To his credit, Rauner recognizes that Illinois needs to improve education and that improvement requires money. But the devil of course remains in the details and money is but one element of improving education. Geoghegan advocates union-based vocational education. This would improve working conditions and wages in a far more substantial way than worthless college degrees from online institutions that lead to minimum-wage jobs and staggering student loan debt. We need a labor movement to provide the education that the current education system cannot provide.

Rauner has proposed right-to-work zones in Illinois as part of his economic revitalization plan. Of course this is step one in making Illinois a right-to-work state, an unlikely occurrence given Illinois’ current political climate. Geoghegan recognizes that labor is fighting a losing battle against a proliferation of right-to-work laws. His solution would be recognition of a new constitutional civil right, the right to join a union. Under Geoghegan’s plan, recognition of the civil rights protection of union membership opens up a vast remedy of new legal rights, including access to federal courts and the potential under the law for the award of legal fees to unions. Given the current political landscape in America, this idea is simply a nonstarter. Still, Illinois with a legislature under the control of a labor-sympathetic majority will be an interesting laboratory in which to test the right-to-work proposals of Bruce Rauner.

As Rich Miller, another contributor to the pages of Illinois Times, recently noted, “The long game on unions has come to Illinois.” The minefield through the legislature is not as favorable for Bruce Rauner as for Republican governors with majority legislatures in Wisconsin, Michigan and Indiana.
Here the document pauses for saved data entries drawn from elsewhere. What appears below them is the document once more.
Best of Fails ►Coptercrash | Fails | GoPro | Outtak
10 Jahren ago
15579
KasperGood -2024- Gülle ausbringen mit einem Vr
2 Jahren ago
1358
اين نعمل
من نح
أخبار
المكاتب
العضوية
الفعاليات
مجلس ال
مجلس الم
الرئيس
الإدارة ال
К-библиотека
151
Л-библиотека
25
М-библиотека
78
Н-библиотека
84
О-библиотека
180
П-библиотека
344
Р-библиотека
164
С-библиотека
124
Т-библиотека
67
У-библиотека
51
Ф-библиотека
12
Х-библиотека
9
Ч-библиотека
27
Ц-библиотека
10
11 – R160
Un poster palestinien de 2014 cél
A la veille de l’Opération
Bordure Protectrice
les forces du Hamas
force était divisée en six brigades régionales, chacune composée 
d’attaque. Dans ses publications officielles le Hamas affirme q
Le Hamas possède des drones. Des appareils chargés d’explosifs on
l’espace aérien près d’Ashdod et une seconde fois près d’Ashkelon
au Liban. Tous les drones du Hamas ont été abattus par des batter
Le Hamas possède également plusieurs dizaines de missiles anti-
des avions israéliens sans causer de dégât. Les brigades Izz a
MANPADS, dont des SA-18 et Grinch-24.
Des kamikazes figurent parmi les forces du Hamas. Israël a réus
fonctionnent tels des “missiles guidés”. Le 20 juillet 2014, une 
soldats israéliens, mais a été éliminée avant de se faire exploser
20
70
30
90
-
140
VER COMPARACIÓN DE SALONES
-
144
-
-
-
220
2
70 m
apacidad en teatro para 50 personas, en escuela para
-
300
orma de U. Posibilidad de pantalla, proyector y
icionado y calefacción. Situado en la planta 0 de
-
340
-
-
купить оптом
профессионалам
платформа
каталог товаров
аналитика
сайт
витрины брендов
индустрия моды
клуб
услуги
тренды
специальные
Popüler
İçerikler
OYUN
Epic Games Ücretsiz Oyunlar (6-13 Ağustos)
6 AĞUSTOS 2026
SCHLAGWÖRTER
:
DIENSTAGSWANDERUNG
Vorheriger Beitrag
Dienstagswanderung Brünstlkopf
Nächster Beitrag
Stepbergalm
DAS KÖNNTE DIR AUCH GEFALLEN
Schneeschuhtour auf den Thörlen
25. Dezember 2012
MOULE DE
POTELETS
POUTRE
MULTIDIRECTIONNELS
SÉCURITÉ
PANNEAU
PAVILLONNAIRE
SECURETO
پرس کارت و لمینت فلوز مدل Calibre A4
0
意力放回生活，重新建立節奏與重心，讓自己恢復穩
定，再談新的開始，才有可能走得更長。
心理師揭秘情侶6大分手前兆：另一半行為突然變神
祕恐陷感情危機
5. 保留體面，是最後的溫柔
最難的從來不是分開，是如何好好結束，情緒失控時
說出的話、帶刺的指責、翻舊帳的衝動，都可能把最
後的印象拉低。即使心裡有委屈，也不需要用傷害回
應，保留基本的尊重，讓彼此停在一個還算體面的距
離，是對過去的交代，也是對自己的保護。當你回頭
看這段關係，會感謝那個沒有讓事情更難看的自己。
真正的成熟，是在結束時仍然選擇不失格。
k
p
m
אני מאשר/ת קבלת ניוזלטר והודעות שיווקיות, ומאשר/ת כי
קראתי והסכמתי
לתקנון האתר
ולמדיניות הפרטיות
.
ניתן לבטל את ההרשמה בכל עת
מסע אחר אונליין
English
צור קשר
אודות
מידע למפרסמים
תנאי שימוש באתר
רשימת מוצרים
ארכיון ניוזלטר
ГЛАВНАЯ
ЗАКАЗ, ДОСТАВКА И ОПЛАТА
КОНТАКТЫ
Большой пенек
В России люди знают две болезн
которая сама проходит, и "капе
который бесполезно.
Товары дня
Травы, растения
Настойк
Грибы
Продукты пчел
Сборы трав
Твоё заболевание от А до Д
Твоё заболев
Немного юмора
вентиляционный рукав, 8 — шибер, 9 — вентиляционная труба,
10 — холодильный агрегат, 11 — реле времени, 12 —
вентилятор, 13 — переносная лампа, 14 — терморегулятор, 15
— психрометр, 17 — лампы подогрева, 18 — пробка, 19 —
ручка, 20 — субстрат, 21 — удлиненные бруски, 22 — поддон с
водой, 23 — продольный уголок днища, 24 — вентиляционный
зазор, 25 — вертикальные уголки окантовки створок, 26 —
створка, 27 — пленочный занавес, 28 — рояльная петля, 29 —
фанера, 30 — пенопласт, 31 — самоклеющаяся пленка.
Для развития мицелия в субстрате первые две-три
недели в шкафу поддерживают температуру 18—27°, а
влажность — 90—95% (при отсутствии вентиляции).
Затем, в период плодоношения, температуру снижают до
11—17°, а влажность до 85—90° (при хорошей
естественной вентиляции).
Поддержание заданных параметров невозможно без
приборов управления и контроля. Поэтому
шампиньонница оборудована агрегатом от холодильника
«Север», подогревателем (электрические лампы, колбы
The battle is joined. Only One Thing Can Save Us comes at an important moment in the political debate. Our nation and our state need a strong labor movement. Hopefully, even Bruce Rauner recognizes that need. Over the coming legislative session it will be interesting to see how that struggle plays out.

Stuart Shiffman served 22 years as a judge in Illinois. He is currently of counsel to Feldman-Wasser in Springfield, and serves as an adjunct professor in the political science and legal studies department at Illinois State University.